A Schema of arterial anatomy. Stump of CHA is indicated by black arrowhead and stump of celiac artery is indicated by white arrowhead. B Schema after the embolization. Coil embolization was performed for the ASPDA, GDA, IPA and GDA. The genuine location of the pseudoaneurysm was the junction of RGEA and ASPDA (blackout)

Discussion

DP–CAR is a surgical procedure for locally advanced pancreatic body cancer that enables complete resection even in cases of borderline resectable pancreatic body cancer with celiac axis invasion [1]. These patients demonstrate 1-, 2-, and 5-year overall survival rates of 81.1%, 56.9%, and 32.7% [2], respectively, with a median survival time ranging from 17.5 to 30.9 months [2, 3].

However, recognizing that this innovative surgical approach has the potential for severe complications owing to its alternations in vascular dynamics is imperative. The rate of Clavien–Dindo classification grade 3a or higher complications in DP–CAR is reported to be 41.3%, including gastric ischemia (28.8%), delayed gastric emptying (25%) [2], hepatic ischemia [4,5,6], bleeding [4, 5, 7], and the formation of arterial aneurysms [8, 9] related to pancreatic leakage.
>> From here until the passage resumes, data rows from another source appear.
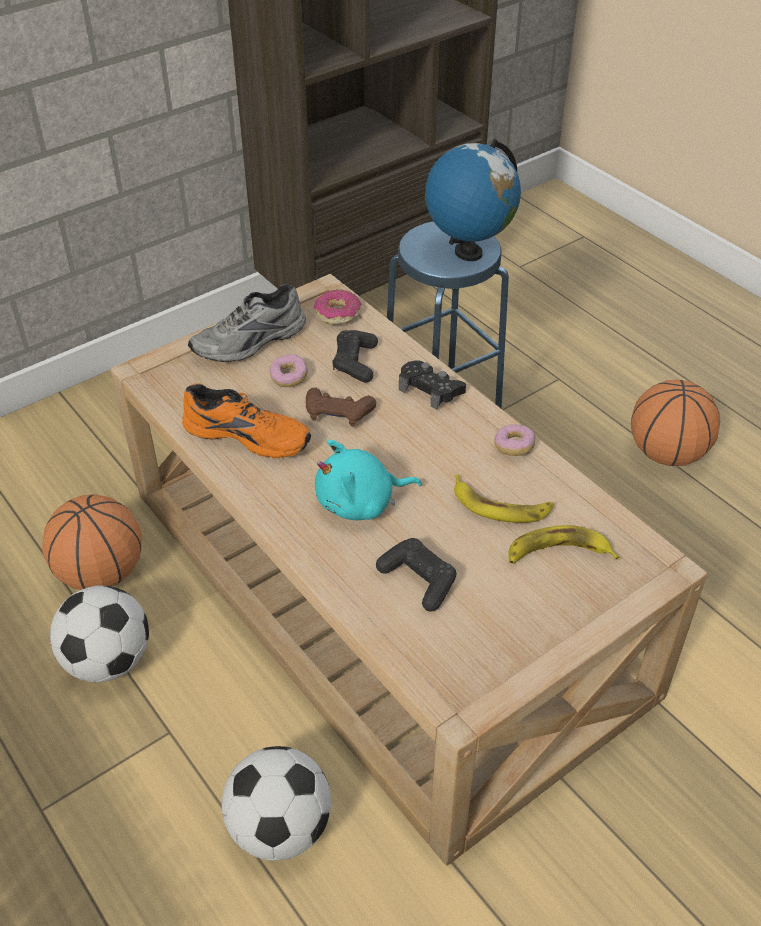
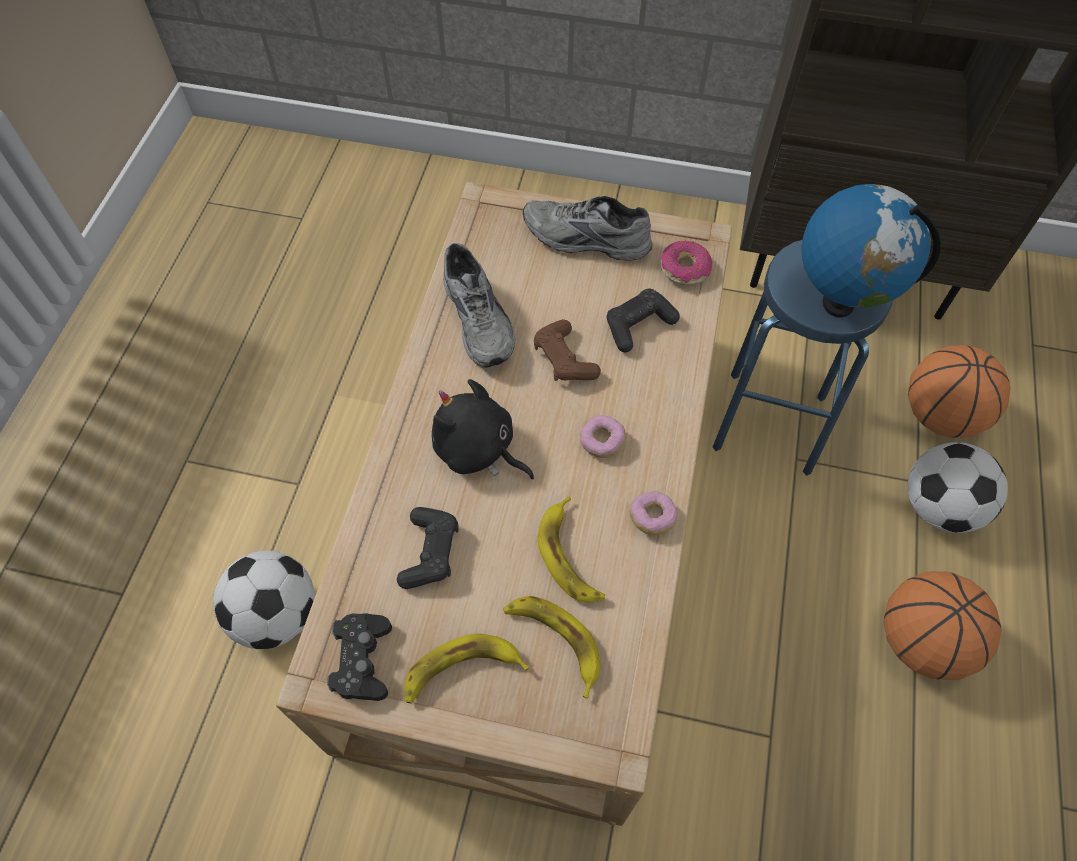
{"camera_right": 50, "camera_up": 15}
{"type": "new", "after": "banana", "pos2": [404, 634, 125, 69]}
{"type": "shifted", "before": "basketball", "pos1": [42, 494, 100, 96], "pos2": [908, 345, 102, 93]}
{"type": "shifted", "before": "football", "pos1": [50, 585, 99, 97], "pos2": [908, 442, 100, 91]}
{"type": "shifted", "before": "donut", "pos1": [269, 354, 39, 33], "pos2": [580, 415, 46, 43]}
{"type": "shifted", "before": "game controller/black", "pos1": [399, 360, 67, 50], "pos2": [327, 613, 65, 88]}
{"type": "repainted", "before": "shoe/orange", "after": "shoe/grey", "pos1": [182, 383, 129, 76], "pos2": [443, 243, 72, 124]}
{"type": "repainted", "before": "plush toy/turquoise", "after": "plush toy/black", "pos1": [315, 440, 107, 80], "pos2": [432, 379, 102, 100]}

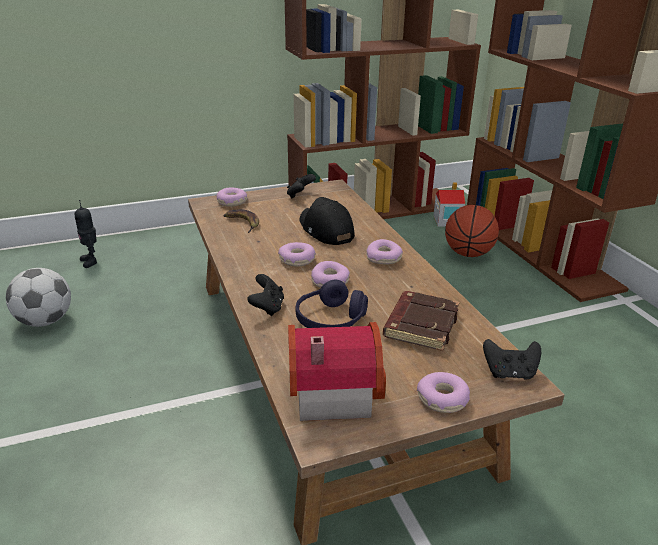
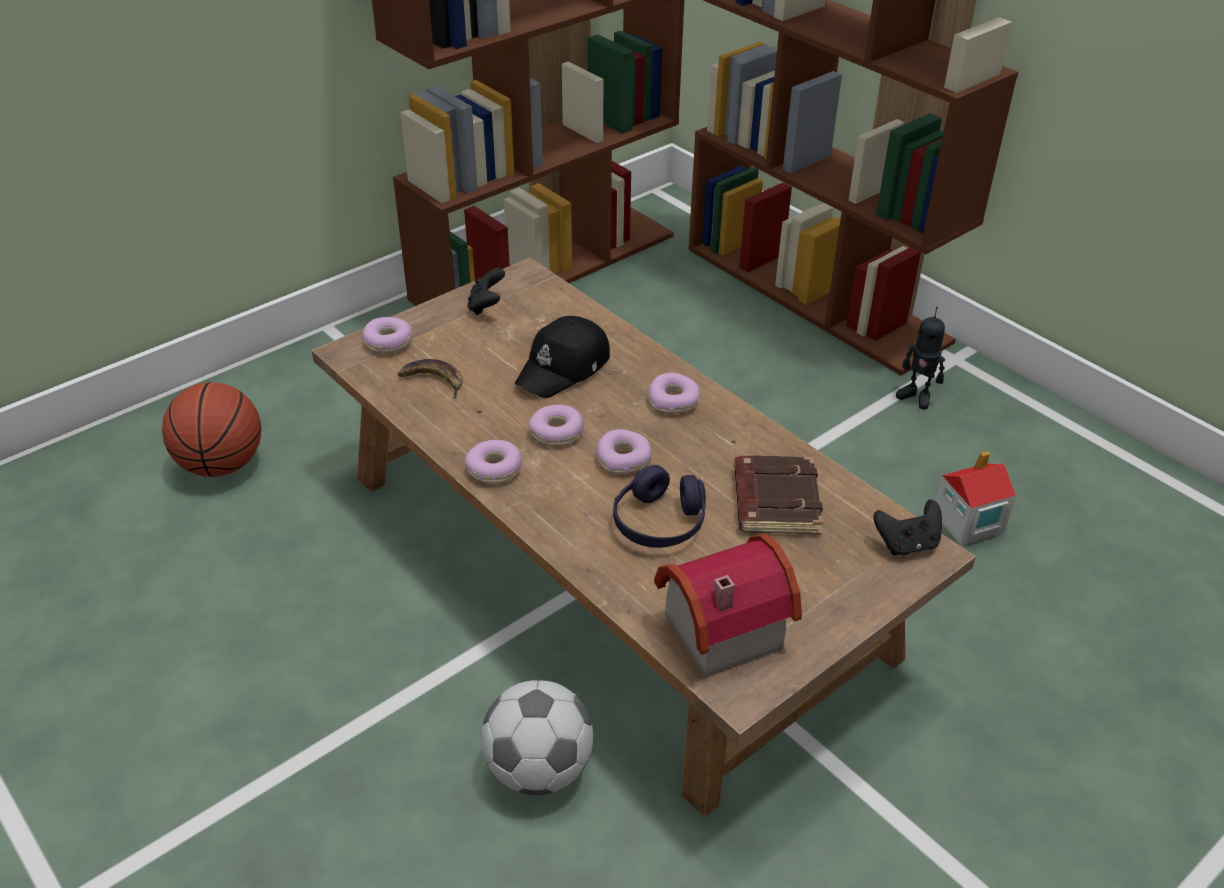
{"camera_right": -20, "camera_up": 10}
{"type": "gone", "before": "game controller/black", "pos1": [247, 274, 37, 42]}
{"type": "shifted", "before": "football", "pos1": [6, 268, 65, 59], "pos2": [481, 680, 112, 115]}
{"type": "shifted", "before": "toy robot", "pos1": [75, 200, 22, 68], "pos2": [896, 307, 49, 103]}
{"type": "shifted", "before": "donut", "pos1": [417, 372, 53, 41], "pos2": [465, 440, 57, 44]}
{"type": "shifted", "before": "toy house", "pos1": [433, 183, 32, 43], "pos2": [936, 451, 80, 95]}
{"type": "shifted", "before": "basketball", "pos1": [445, 205, 54, 52], "pos2": [162, 382, 99, 95]}
{"type": "rotated", "before": "cap/black", "pos1": [299, 197, 56, 48], "pos2": [515, 316, 95, 82], "turn": -90}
In particular, intraperitoneal bleeding due to pancreatic leakage following DP–CAR is common and is a lethal complication [4, 5, 7,8,9]. In previous reports, there were two cases wherein the patients developed pseudoaneurysm rupture concomitant with pancreatic leakage requiring catheter intervention [8, 9]. However, to the best of our knowledge, this is the first report regarding pseudoaneurysm development without pancreatic leakage after a long period following DP–CAR. DP–CAR has a potential risk of pseudoaneurysm even without postoperative pancreatic fistula (POPF), and it may unexpectedly occur because of hemodynamic changes.
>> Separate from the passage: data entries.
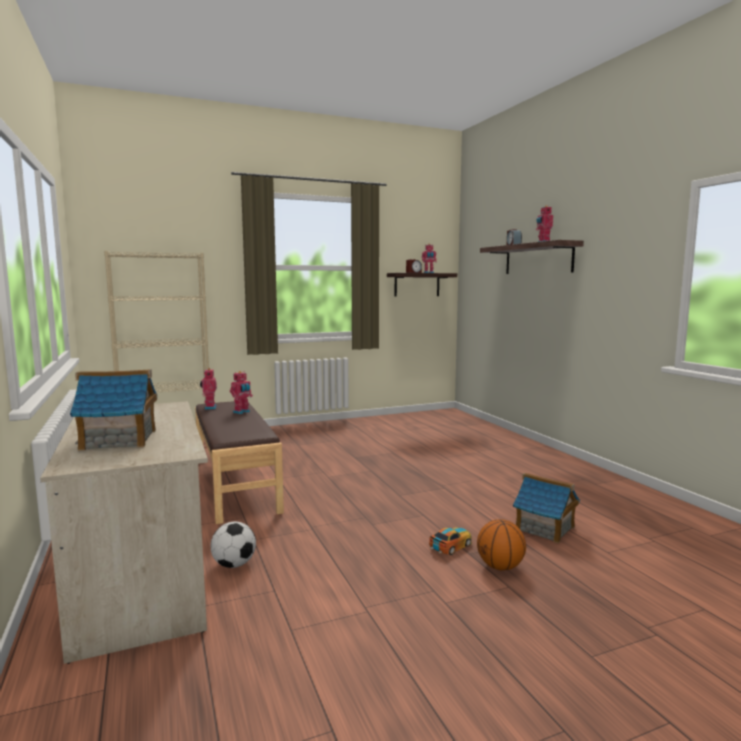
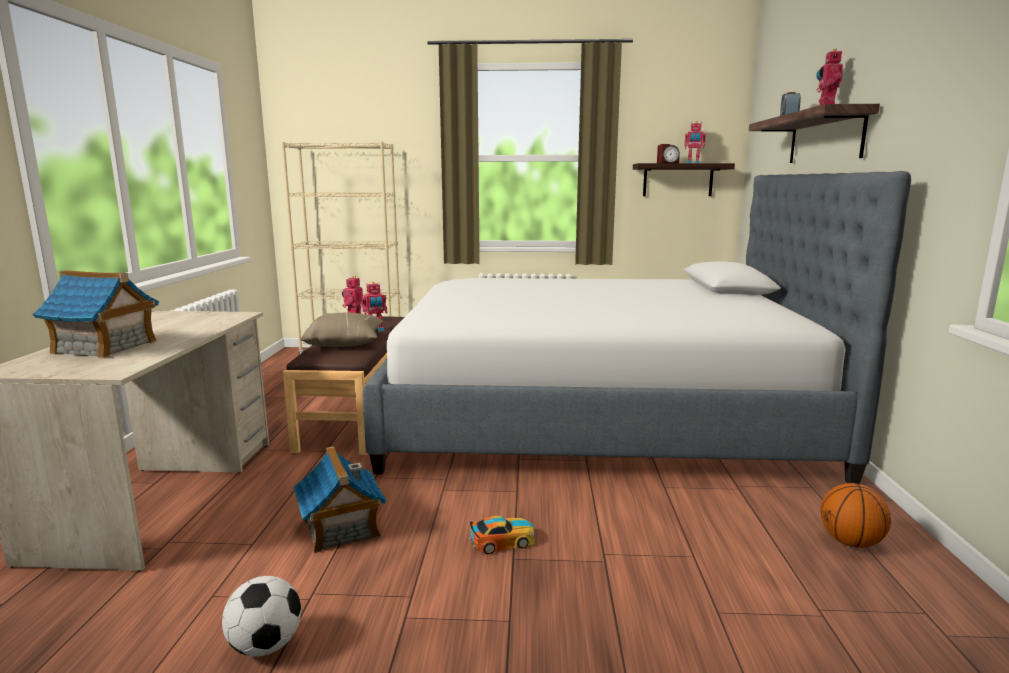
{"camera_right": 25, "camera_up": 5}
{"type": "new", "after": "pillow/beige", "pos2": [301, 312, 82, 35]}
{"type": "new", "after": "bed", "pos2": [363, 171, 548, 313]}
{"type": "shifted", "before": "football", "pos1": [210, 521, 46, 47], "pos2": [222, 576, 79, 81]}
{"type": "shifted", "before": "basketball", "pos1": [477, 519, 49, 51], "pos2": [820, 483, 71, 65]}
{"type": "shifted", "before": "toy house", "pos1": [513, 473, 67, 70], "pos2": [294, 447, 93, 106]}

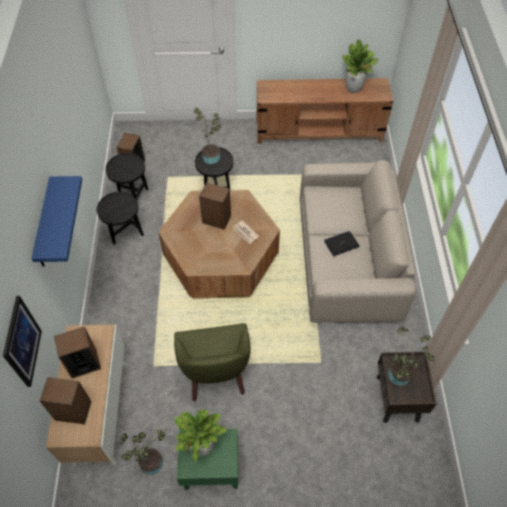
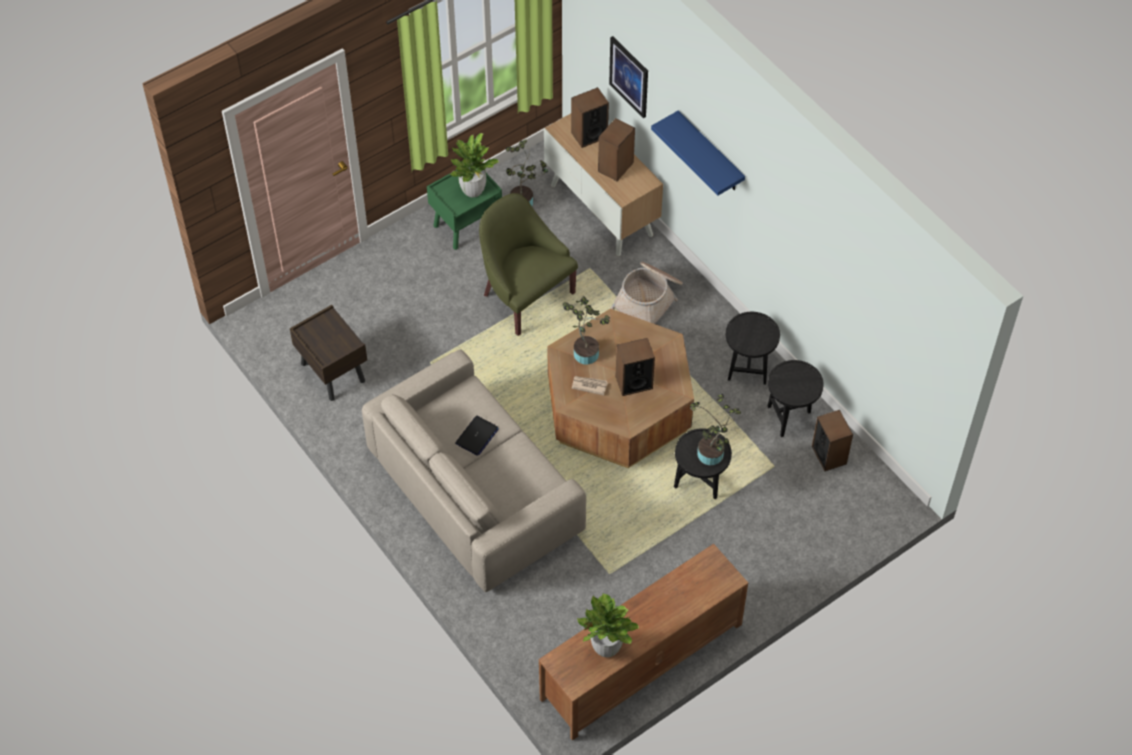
{"camera_right": 145, "camera_up": 0}
{"type": "new", "after": "basket", "pos2": [610, 262, 73, 62]}
{"type": "shifted", "before": "potted plant", "pos1": [388, 327, 46, 59], "pos2": [563, 296, 47, 68]}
Theoretically, the hemodynamic changes induced by DP–CAR are similar to those induced by median arcuate ligament syndrome (MALS). This syndrome results in a relative increase in blood flow from the SMA and causes the development of arterial aneurysms in the pancreatic arcades. In particular, during pancreaticoduodenectomy, the presence of MALS requires special attention because ligating the GDA could disrupt collateral blood flow, potentially leading to severe complications such as hepatic or gastric ischemia [11, 12].
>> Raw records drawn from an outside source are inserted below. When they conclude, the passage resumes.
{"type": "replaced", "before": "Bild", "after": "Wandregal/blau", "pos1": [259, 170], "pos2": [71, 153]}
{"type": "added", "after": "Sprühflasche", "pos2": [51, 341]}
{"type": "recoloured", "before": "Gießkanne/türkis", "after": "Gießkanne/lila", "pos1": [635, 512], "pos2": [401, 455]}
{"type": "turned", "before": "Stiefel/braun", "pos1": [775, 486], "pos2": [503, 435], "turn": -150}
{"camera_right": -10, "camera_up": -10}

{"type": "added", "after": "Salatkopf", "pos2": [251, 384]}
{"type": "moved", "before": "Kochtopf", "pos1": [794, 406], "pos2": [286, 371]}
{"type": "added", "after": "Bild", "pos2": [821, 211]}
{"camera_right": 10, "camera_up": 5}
Although they have a similar hemodynamic background, differences exist regarding their treatment strategies. In general, MALS treatment involves dividing the median arcuate ligament until hepatic blood flow is confirmed. Arterial reconstruction is necessary if the hepatic blood flow is insufficient [13]. However, even in the absence of POPF or infectious fluid collection, arterial reconstruction following DP–CAR is not feasible. Therefore, in such cases, coil embolization seems to be the only treatment that preserves visceral blood flow, especially to the liver.

In this case, selective coil embolization was successfully performed without any complications for two reasons. First, the preservation of the LGA. As Okada et al. reported, preserving the LGA is important [14], and there are even reports which advocating for LGA reconstruction [15, 16]. The presence of blood flow from the LGA to both the stomach and liver is considered to be an important aspect. Second, we speculate that performing the surgery at high-volume centers where skilled interventional radiologists are available and capable of responding to any possible situations is desirable. The prior confirmation of blood flow from the RGA to the liver enabled successful GDA embolization. As emphasized in previous reports, microembolization that preserves arterial communications is indispensable [9]. This procedure requires delicate and highly skilled techniques.

Consequently, as pseudoaneurysm was incidentally detected and was preemptively and selectively treated, this patient was successfully rescued. Therefore, regular imaging follow-up is significant. DP–CAR is an excellent surgical procedure for locally advanced pancreatic body cancer; however, for a better prognosis, meticulous follow-up and skillful surgery are mandatory.

Conclusion

We presented a case of pseudoaneurysm development following DP–CAR in a patient with pancreatic cancer without POPF. Considering the unique risks associated with this procedure, performing DP–CAR in specialized facilities and maintaining vigilant follow-up are essential.